◆ **BRIEF 1**:
Translate this sentence from the Dylan Darling profile into Spanish: "Darling grew up in Spokane, Washington and attended Central Valley High School."
◆ **BRIEF 2**:
Pick up the Dylan Darling profile after its final sentence and carry it forward.

◆ **SELECTED EXTRACT**:
Dylan Darling

No. 1 – Grand Canyon Antelopes
- Position: Point guard
- Conference: Mountain West Conference

Personal information
- Listed height: 6 ft 1 in (1.85 m)
- Listed weight: 175 lb (79 kg)

Career information
- High school: Central Valley (Spokane Valley, Washington)
- College: Washington State (2022–2024); Idaho State (2024–2025); St. John's (2025–2026); Grand Canyon (2026–present);

Career highlights
- Big Sky Player of the Year (2025); First-team All-Big Sky (2025); Big Sky Newcomer of the Year (2025);

= Dylan Darling =

American basketball player

Dylan James Darling is an American college basketball player for the Grand Canyon Antelopes of the Mountain West Conference. He previously played for the Washington State Cougars, Idaho State Bengals, and St. John's Red Storm.

==Early life==
Darling grew up in Spokane, Washington and attended Central Valley High School. He was named the Greater Spokane League MVP as a senior after averaging 33.2 points, 8.5 rebounds, 5.8 assists and 4.4 steals per game. Darling committed to play college basketball at Washington State over offers from Idaho State and Seattle Pacific.

◆ **Stored data entries**:
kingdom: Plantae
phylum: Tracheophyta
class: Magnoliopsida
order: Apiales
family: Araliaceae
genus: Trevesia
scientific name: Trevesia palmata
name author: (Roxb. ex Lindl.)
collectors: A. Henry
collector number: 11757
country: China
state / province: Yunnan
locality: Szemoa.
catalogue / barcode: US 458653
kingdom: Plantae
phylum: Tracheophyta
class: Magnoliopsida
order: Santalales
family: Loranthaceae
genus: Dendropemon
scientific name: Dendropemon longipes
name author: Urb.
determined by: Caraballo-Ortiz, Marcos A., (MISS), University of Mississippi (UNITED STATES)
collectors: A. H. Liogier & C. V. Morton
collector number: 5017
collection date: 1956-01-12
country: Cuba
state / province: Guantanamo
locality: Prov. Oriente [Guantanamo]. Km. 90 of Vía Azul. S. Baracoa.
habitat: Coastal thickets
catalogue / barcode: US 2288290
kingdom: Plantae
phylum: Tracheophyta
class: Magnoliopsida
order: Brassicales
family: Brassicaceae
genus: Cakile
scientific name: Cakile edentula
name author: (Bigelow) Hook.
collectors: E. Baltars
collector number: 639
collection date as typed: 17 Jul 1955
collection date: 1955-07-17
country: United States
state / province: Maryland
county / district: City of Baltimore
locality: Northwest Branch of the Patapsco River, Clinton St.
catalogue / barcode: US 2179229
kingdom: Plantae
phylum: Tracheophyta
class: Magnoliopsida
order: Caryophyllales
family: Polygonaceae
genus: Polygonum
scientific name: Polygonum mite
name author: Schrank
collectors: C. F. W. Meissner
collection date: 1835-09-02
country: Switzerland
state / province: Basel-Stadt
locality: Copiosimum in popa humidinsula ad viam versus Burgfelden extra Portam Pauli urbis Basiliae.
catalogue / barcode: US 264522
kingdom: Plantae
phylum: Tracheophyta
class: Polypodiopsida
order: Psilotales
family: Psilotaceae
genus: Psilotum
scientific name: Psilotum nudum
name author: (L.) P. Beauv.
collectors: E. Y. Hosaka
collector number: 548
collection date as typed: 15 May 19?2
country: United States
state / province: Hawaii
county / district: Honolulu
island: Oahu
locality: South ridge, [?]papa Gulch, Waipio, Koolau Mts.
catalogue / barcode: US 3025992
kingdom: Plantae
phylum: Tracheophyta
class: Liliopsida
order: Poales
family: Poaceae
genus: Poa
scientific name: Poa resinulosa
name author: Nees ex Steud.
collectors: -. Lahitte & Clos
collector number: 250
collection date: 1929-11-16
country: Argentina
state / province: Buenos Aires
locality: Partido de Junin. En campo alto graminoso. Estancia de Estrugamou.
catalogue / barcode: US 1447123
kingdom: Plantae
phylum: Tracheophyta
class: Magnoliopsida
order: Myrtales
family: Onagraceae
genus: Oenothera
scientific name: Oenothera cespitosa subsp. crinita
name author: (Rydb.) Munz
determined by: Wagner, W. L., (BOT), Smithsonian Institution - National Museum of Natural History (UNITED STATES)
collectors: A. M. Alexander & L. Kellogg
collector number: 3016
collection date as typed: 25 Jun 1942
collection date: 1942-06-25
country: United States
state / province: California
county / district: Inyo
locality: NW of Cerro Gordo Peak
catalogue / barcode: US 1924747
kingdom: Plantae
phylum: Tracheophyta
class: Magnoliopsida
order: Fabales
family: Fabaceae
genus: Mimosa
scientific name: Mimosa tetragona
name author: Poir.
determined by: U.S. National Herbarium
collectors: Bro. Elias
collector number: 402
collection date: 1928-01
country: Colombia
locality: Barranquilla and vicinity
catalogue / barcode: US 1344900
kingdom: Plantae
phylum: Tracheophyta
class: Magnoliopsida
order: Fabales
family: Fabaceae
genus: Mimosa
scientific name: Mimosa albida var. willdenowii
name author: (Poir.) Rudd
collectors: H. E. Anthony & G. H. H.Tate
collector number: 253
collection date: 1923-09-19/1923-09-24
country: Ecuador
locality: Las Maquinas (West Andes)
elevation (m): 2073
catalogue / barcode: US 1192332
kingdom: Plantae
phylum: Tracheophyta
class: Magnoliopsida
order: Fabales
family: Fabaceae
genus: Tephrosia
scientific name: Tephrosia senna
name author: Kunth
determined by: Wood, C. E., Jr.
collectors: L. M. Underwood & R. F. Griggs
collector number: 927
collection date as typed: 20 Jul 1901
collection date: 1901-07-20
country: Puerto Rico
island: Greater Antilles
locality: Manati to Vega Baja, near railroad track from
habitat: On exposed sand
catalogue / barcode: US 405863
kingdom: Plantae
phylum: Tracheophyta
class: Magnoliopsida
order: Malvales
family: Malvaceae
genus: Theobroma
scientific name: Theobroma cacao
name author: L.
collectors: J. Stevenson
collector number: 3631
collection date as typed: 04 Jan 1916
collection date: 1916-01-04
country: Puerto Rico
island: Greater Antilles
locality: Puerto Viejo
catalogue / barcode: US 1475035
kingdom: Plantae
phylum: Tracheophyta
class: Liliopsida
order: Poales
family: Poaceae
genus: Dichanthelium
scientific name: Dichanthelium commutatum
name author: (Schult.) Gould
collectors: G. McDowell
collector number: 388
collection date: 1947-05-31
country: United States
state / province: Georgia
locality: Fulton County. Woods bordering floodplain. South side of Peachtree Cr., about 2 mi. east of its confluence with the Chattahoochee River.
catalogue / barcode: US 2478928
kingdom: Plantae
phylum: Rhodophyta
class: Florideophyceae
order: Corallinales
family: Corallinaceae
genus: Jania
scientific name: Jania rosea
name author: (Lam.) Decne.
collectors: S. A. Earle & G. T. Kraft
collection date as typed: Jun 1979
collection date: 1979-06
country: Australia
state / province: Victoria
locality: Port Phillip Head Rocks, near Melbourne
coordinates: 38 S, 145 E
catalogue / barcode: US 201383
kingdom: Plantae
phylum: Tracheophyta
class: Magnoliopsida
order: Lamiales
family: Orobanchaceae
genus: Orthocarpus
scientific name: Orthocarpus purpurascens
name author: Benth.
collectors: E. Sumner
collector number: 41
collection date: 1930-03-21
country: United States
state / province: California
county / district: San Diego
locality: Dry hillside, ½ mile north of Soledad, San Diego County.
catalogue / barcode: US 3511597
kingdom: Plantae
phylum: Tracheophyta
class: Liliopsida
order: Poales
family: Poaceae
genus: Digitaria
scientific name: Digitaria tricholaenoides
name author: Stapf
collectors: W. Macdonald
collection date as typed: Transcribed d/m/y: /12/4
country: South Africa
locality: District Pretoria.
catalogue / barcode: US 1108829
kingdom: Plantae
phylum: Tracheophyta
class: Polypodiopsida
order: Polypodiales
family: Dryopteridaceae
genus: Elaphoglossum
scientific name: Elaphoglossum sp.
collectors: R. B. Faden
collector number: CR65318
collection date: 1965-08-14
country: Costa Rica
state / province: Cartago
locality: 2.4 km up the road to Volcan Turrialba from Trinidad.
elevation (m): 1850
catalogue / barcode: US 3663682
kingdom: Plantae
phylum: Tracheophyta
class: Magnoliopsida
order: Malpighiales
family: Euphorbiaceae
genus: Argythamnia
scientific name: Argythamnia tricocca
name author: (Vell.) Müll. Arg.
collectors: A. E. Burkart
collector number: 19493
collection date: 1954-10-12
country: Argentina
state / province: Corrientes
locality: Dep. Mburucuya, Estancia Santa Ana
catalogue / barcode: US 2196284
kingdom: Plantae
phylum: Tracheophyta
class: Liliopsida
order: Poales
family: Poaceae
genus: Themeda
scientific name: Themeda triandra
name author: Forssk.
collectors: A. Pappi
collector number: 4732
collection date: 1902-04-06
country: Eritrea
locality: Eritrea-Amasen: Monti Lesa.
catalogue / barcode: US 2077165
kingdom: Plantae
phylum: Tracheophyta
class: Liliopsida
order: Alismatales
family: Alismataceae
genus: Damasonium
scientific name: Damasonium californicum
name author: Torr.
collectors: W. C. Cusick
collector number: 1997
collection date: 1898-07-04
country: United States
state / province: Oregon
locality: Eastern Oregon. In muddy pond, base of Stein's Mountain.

◆ **WRITTEN ANSWER 1**:
Darling creció en Spokane, Washington, y asistió a la escuela secundaria Central Valley.

◆ **WRITTEN ANSWER 2**:
==College career==
Darling began his college career at Washington State. He averaged 1.7 points in 25 games played as a freshman. Darling suffered a season-ending injury two games into his sophomore season and used a medical redshirt. After the end of the season, he entered the NCAA transfer portal.

Darling transferred to Idaho State. He was named the Big Sky Player of the Year in his first season with the Bengals.

On March 22, 2026, Darling hit a game-winning layup at the buzzer to send St. John's to the Sweet Sixteen of the 2026 NCAA Division I men's basketball tournament. Darling averaged 6.9 points, 2.6 assists and 2.5 rebounds per game as a junior.

==Personal life==
Darling's father, James Darling, played college football at Washington State and in the National Football League for ten seasons.